What you should do
Lines before the one containing "Table 3: Comparison" are left out; that line and all after it, through the end of the records, must be transcribed exactly.

Task data

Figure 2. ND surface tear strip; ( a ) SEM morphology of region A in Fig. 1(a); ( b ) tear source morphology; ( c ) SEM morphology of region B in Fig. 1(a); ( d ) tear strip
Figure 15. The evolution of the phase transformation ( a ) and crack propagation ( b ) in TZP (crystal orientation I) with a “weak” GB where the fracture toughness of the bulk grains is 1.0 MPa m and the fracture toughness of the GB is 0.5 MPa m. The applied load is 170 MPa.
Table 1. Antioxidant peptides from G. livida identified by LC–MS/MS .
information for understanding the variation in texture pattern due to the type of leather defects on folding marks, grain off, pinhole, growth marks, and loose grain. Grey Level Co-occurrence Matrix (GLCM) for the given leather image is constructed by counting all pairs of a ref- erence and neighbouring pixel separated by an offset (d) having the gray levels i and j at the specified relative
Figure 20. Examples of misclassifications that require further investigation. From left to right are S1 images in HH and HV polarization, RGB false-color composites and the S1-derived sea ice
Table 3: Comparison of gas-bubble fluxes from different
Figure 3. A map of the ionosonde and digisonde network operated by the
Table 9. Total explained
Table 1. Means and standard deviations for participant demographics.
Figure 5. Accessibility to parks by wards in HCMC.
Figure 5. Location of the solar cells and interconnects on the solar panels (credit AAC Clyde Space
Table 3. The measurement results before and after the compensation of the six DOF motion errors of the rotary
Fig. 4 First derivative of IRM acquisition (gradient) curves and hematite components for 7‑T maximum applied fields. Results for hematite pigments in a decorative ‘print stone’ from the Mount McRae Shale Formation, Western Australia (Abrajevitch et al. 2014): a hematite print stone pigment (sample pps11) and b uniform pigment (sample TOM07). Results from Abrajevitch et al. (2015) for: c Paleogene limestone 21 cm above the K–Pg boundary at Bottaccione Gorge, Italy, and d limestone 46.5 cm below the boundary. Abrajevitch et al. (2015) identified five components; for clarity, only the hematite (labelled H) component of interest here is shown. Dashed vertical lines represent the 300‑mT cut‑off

Exercise output
Table 3: Comparison of gas-bubble fluxes from different
Figure 3. A map of the ionosonde and digisonde network operated by the
Table 9. Total explained
Table 1. Means and standard deviations for participant demographics.
Figure 5. Accessibility to parks by wards in HCMC.
Figure 5. Location of the solar cells and interconnects on the solar panels (credit AAC Clyde Space
Table 3. The measurement results before and after the compensation of the six DOF motion errors of the rotary
Fig. 4 First derivative of IRM acquisition (gradient) curves and hematite components for 7‑T maximum applied fields. Results for hematite pigments in a decorative ‘print stone’ from the Mount McRae Shale Formation, Western Australia (Abrajevitch et al. 2014): a hematite print stone pigment (sample pps11) and b uniform pigment (sample TOM07). Results from Abrajevitch et al. (2015) for: c Paleogene limestone 21 cm above the K–Pg boundary at Bottaccione Gorge, Italy, and d limestone 46.5 cm below the boundary. Abrajevitch et al. (2015) identified five components; for clarity, only the hematite (labelled H) component of interest here is shown. Dashed vertical lines represent the 300‑mT cut‑off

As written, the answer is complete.